Google AI Introduces ‘GSPMD’: A Largely Automated Parallelization System For Machine Learning Computation Graphs

Source: https://ai.googleblog.com/2021/12/general-and-scalable-parallelization.html

In many machine learning (ML) applications of the real world, such as language understanding, computer vision, and neural machine translation, scaling neural networks, whether it’s the amount of training data used, the model size, or the computing used, has been crucial for improving model quality. As a result, recent studies have looked into the parameters that play a key influence in the effectiveness of scaling a neural model.

Although expanding model capacity is a good way to improve model quality, it comes with a variety of systems and software engineering problems to address. For example, in order to train big models that surpass an accelerator’s memory capacity, the weights and computation of the model must be partitioned across numerous accelerators. This parallelization method increases network connection overhead, leading to device underutilization. Furthermore, a given parallelization approach, which normally necessitates a large amount of engineering effort, may not be compatible with other model designs.

Google research team introduces GSPMD (General and Scalable Parallelization for ML, Computation Graphs). The researchers describe an open-source automatic parallelization system based on the XLA compiler, to address these scalability difficulties. GSPMD can scale most deep learning network designs and has already been used to a number of deep learning models, including GShard-M4, LaMDA, BigSSL, ViT, and MetNet-2, producing state-of-the-art results in a variety of applications. GSPMD has also been included in a number of machine learning frameworks, such as TensorFlow and JAX, which both use XLA as a shared compiler.

GSPMD removes the issue of parallelization from the task of programming an ML model. Model developers can build programs as though they were running on a single device with a lot of memory and processing power — all they need to do is add a small number of lines of annotation code to a subset of essential tensors in the model code to tell it how to split the tensors. This allows users to concentrate on model development rather than parallelization implementation, and it makes it simple to migrate current single-device programs to bigger scales. Model programming and parallelism are separated, which allows developers to reduce code duplication. 

Developers can utilize alternative parallelism algorithms for different use cases without reimplementing the model using GSPMD. As different model designs may benefit from different parallelization tactics, GSPMD is built to enable a wide range of parallelism algorithms suitable for various use cases. For example, Data Parallelism is favored in devices that train the same model using separate input data with smaller models that fit within the memory of a single accelerator. Models larger than a single accelerator’s memory capacity, on the other hand, are better suited to a Pipelining Algorithm (like GPipe’s) that divides the model into multiple, sequential stages. Operator-level Parallelism like Mesh-TensorFlow, in which individual computation operators in the model are divided into smaller, parallel operators, can also be used in this case. GSPMD also encourages parallelism algorithm innovation by allowing performance experts to concentrate on algorithms that make the most use of hardware rather than implementations that require a lot of cross-device communication.

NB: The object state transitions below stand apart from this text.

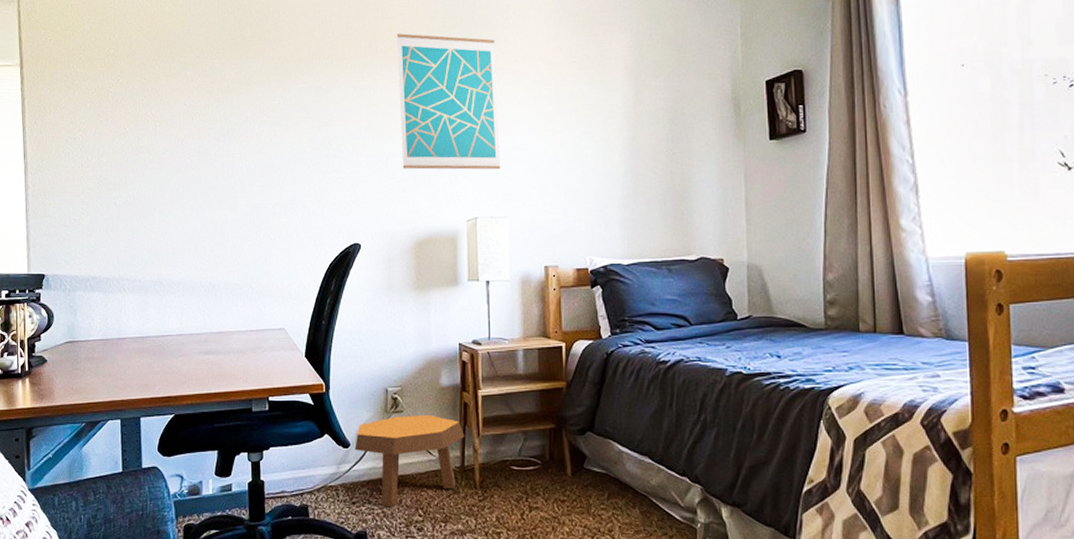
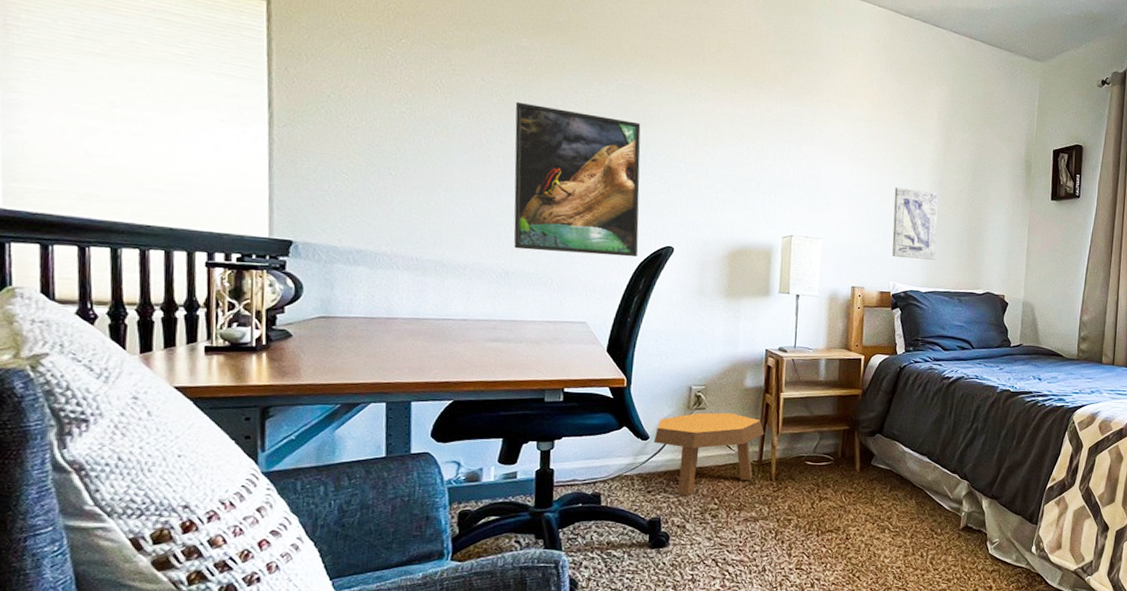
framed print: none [212,120,328,262] -> present [513,101,641,257]
wall art: present [396,33,501,170] -> none [722,48,824,194]
wall art: none [582,149,636,228] -> present [892,187,939,260]

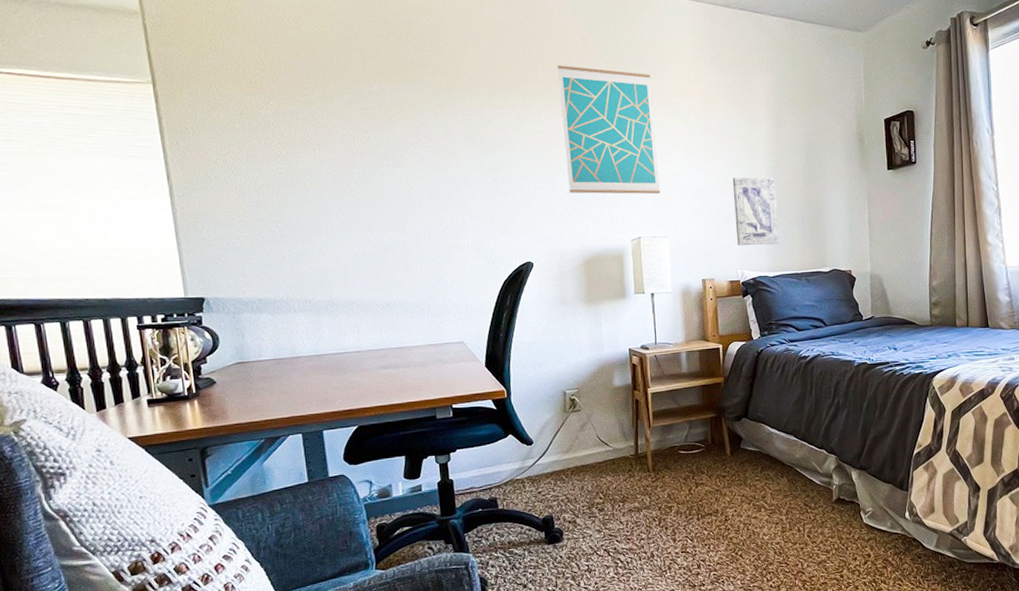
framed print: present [513,101,641,257] -> none [375,144,502,281]
footstool: present [653,412,765,495] -> none [537,412,638,493]
wall art: none [722,48,824,194] -> present [557,65,661,195]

For example, for large Transformer models, the researchers devised a novel operator-level parallelism technique that separates multiple dimensions of tensors on a 2D mesh of devices. It minimizes peak accelerator memory usage linearly with the number of training devices while retaining high utilization of accelerator computing due to its balanced data dissemination across various dimensions.

GSPMD also allows users to easily switch between parallelism modes in various regions of a model by providing a shared, resilient method. This is useful for models especially with many components that have varying performance characteristics, such as multimodal models that handle both pictures and sounds. Consider a model using the Transformer encoder-decoder architecture, which includes an embedding layer, a Mixture-of-Expert encoder stack, a dense feedforward decoder stack, and a final softmax layer. With simple configurations in GSPMD, a complicated combination of various parallelism modes that considers each layer individually can be produced, which in itself is a great achievement. 

In large model training, GSPMD delivers industry-leading results. To coordinate numerous devices to do the computation, parallel models necessitate additional communication. Thus, the amount of time spent on communication overhead may be used to measure parallel model efficiency — the greater the percentage utilization and the less time spent on communication, the better. An encoder-only model which resembles BERT with 500 billion parameters that the team applied GSPMD for parallelization over 2048 TPU-V4 chips provided extremely competitive results in the current MLPerf set of performance benchmarks, leveraging up to 63 percent of the peak FLOPS that the TPU-V4s offer.

Many important machine learning applications, such as natural language processing, speech recognition, machine translation, and autonomous driving, rely on reaching the maximum level of accuracy feasible. Google’s publication on GSPMD is one of the steps in achieving this goal.